There are in actual fact many cities where Democrats control every branch of local government.

> The idea that zoning reform is a no-brainer and easy is also clearly not true: it's been a major teeth pull in SF and California, and many different people are pushing back.

That's the point. Democrats, despite having majority control in such areas, don't actually do it.

> Also we need to consider how and if development is truly good for existing residents. Many of them do not think so. The appropriate response here is to develop a sense of curiosity: why is that? What do people believe, and why?

If you're an incumbent property owner then you want the value of your existing property to go up. If you want to move into an area you don't already live or build something there, you want property to be affordable. Since only the first group gets a vote in local elections, there is a perverse incentive to maintain artificial scarcity.

> How do you build a compelling future that brings people along?

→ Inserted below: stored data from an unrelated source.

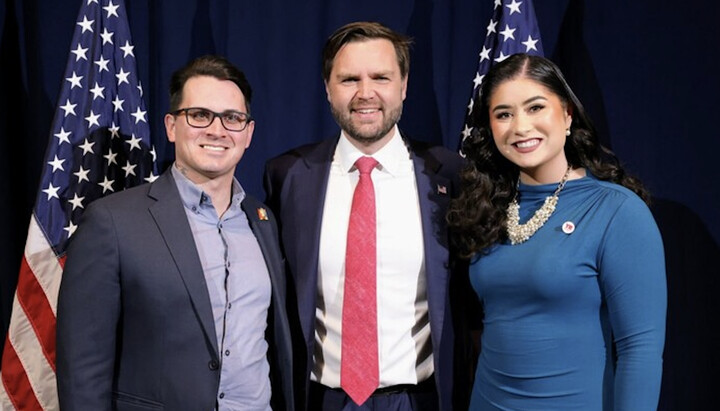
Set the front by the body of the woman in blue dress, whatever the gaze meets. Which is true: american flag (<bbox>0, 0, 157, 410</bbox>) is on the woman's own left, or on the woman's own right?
on the woman's own right

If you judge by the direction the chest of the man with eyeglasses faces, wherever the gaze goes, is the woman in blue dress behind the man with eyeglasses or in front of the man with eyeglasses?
in front

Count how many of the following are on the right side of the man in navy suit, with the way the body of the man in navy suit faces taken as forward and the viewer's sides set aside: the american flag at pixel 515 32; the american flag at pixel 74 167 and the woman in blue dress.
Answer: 1

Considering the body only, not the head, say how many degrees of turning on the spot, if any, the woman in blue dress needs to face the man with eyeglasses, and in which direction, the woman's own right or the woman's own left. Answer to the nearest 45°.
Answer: approximately 45° to the woman's own right

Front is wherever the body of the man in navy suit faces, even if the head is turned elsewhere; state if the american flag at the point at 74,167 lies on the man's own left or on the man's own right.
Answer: on the man's own right

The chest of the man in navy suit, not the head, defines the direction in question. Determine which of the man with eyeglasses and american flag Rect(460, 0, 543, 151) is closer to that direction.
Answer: the man with eyeglasses

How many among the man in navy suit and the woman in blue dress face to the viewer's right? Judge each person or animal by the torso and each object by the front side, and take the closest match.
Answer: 0

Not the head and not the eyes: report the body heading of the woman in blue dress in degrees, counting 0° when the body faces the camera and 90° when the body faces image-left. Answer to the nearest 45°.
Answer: approximately 45°

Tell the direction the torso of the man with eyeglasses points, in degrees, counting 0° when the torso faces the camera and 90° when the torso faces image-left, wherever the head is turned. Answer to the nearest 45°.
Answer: approximately 315°

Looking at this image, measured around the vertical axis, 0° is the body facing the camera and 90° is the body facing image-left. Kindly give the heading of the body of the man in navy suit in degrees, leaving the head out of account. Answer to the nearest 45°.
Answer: approximately 0°

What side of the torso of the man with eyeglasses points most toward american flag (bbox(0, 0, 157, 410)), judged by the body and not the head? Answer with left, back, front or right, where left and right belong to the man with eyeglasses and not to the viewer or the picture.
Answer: back

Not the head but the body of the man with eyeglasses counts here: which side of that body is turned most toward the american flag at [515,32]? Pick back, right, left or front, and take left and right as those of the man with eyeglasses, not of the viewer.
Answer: left
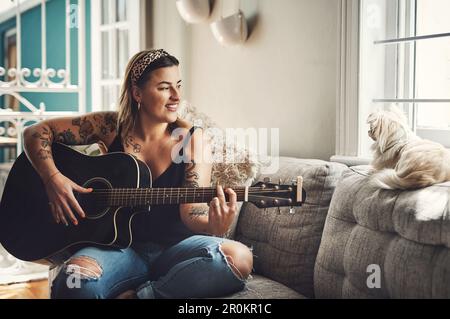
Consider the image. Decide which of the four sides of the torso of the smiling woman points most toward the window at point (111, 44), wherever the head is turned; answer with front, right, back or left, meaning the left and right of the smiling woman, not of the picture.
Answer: back

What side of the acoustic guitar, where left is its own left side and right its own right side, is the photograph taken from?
front

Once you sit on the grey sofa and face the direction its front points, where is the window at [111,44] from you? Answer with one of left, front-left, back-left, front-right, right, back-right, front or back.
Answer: right

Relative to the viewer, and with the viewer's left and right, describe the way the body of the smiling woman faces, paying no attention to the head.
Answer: facing the viewer

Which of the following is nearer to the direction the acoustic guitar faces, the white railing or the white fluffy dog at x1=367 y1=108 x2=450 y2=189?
the white fluffy dog

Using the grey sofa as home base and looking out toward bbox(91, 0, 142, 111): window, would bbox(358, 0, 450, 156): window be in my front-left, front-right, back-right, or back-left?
front-right

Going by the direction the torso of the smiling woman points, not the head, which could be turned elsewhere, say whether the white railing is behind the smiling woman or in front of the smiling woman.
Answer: behind

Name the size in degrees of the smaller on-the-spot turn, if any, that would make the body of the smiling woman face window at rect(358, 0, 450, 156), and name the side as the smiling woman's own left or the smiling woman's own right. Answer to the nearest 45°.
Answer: approximately 90° to the smiling woman's own left

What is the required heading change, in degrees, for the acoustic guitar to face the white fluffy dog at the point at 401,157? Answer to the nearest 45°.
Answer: approximately 45° to its left

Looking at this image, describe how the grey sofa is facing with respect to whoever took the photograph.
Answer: facing the viewer and to the left of the viewer

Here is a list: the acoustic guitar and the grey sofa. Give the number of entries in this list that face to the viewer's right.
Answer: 0

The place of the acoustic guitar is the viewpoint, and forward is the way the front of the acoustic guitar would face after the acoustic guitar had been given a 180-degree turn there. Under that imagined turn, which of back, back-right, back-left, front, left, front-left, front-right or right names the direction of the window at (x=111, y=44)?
front

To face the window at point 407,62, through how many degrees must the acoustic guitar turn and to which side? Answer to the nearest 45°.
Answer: approximately 90° to its left

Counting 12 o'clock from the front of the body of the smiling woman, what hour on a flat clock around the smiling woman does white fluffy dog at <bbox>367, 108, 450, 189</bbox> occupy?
The white fluffy dog is roughly at 10 o'clock from the smiling woman.
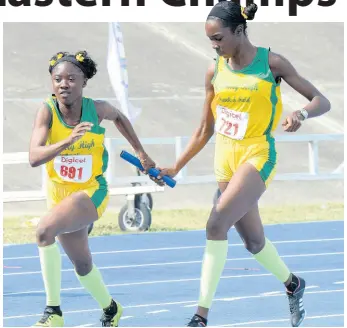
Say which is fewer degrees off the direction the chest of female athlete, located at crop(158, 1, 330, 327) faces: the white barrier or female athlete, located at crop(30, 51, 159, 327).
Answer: the female athlete

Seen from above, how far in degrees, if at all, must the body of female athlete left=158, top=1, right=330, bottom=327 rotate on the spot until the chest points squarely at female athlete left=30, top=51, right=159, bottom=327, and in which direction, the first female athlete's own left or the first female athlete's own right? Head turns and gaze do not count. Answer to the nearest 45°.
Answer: approximately 45° to the first female athlete's own right

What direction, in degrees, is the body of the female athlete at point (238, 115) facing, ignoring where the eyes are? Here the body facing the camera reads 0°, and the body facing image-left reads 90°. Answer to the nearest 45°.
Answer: approximately 45°

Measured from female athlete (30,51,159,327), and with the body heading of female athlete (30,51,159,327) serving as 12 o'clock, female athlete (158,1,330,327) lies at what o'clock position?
female athlete (158,1,330,327) is roughly at 8 o'clock from female athlete (30,51,159,327).

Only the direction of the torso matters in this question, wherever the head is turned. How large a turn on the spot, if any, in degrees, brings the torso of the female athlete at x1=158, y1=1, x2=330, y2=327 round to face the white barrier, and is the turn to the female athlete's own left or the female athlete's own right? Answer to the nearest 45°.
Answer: approximately 135° to the female athlete's own right

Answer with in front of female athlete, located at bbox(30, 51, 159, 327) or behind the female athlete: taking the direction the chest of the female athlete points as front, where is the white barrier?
behind
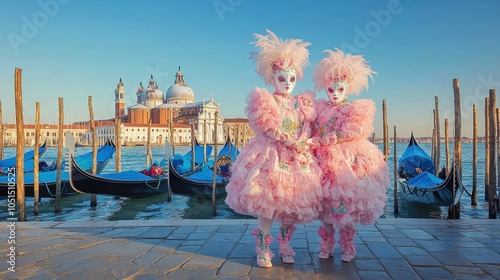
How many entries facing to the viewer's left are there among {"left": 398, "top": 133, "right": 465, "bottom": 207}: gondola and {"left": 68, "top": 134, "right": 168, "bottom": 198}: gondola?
1

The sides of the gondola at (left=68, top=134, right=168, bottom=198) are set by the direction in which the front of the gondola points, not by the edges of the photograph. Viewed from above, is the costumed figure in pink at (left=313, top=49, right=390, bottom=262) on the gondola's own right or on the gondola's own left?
on the gondola's own left

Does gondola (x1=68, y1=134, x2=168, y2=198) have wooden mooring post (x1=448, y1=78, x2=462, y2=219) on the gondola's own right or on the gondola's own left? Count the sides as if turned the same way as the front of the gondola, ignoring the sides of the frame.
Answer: on the gondola's own left

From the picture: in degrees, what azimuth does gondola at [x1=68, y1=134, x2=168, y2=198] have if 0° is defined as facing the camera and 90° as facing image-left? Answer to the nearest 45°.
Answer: approximately 90°

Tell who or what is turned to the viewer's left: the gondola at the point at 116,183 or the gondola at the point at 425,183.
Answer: the gondola at the point at 116,183

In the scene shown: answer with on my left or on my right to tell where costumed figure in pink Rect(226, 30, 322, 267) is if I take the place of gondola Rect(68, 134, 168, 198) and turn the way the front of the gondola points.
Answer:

It's a structural failure that comes from doing zoning at the local level. Alice owns a house in San Francisco and intends sell it and buy one in LA. Bob owns a house in LA and intends to sell it and buy one in San Francisco. Therefore Alice currently wants housing to be expensive in San Francisco and cheap in LA and Bob wants the opposite. But Alice only gets a vote in San Francisco and Bob only gets a vote in LA, so they each vote for housing to be expensive there and then it ends up expensive everywhere. As soon as Bob buys the house in San Francisco and consequently a vote there, he wants that house to cost more rather than less.

If you prohibit scarcity-inducing zoning practices at the state or federal level then Alice and Bob no longer have a strong preference since the rule now affects them both when they sell and when they buy instead of only one of those, but all of the people who don't already own property can now vote in an election for someone that has jurisdiction.